→ Action item
Please retype every entry below, keeping it exactly the same.

Page-level text extractions:
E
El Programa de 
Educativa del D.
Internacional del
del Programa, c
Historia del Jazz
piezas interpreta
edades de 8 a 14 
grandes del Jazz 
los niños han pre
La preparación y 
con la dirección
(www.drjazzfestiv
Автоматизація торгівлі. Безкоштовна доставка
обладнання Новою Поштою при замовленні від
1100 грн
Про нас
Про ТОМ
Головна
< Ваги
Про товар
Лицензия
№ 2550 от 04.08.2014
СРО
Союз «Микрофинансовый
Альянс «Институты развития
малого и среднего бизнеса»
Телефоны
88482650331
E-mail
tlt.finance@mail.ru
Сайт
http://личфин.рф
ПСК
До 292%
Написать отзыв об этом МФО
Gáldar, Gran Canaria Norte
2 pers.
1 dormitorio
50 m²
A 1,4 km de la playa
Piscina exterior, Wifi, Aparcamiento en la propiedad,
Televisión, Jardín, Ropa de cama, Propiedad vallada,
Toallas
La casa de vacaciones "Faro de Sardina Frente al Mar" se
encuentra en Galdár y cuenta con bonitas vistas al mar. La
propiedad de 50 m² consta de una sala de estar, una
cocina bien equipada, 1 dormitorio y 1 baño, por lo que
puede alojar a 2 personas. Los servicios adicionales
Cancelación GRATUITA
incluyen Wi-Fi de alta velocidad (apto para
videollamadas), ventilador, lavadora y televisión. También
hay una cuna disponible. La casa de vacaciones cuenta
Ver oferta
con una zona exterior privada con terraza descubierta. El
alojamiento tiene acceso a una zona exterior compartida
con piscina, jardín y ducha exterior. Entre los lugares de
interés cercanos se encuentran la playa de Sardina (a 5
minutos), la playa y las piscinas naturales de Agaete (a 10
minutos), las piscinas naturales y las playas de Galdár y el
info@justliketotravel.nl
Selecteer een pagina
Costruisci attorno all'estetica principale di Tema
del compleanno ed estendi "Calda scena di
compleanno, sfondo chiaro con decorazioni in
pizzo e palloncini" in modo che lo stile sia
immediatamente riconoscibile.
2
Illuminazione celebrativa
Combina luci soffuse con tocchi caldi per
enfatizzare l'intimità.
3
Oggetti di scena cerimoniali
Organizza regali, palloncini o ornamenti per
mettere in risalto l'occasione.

→ Answer section
E
El Programa de 
Educativa del D.
Internacional del
del Programa, c
Historia del Jazz
piezas interpreta
edades de 8 a 14 
grandes del Jazz 
los niños han pre
La preparación y 
con la dirección
(www.drjazzfestiv
Автоматизація торгівлі. Безкоштовна доставка
обладнання Новою Поштою при замовленні від
1100 грн
Про нас
Про ТОМ
Головна
< Ваги
Про товар
Лицензия
№ 2550 от 04.08.2014
СРО
Союз «Микрофинансовый
Альянс «Институты развития
малого и среднего бизнеса»
Телефоны
88482650331
E-mail
tlt.finance@mail.ru
Сайт
http://личфин.рф
ПСК
До 292%
Написать отзыв об этом МФО
Gáldar, Gran Canaria Norte
2 pers.
1 dormitorio
50 m²
A 1,4 km de la playa
Piscina exterior, Wifi, Aparcamiento en la propiedad,
Televisión, Jardín, Ropa de cama, Propiedad vallada,
Toallas
La casa de vacaciones "Faro de Sardina Frente al Mar" se
encuentra en Galdár y cuenta con bonitas vistas al mar. La
propiedad de 50 m² consta de una sala de estar, una
cocina bien equipada, 1 dormitorio y 1 baño, por lo que
puede alojar a 2 personas. Los servicios adicionales
Cancelación GRATUITA
incluyen Wi-Fi de alta velocidad (apto para
videollamadas), ventilador, lavadora y televisión. También
hay una cuna disponible. La casa de vacaciones cuenta
Ver oferta
con una zona exterior privada con terraza descubierta. El
alojamiento tiene acceso a una zona exterior compartida
con piscina, jardín y ducha exterior. Entre los lugares de
interés cercanos se encuentran la playa de Sardina (a 5
minutos), la playa y las piscinas naturales de Agaete (a 10
minutos), las piscinas naturales y las playas de Galdár y el
info@justliketotravel.nl
Selecteer een pagina
Costruisci attorno all'estetica principale di Tema
del compleanno ed estendi "Calda scena di
compleanno, sfondo chiaro con decorazioni in
pizzo e palloncini" in modo che lo stile sia
immediatamente riconoscibile.
2
Illuminazione celebrativa
Combina luci soffuse con tocchi caldi per
enfatizzare l'intimità.
3
Oggetti di scena cerimoniali
Organizza regali, palloncini o ornamenti per
mettere in risalto l'occasione.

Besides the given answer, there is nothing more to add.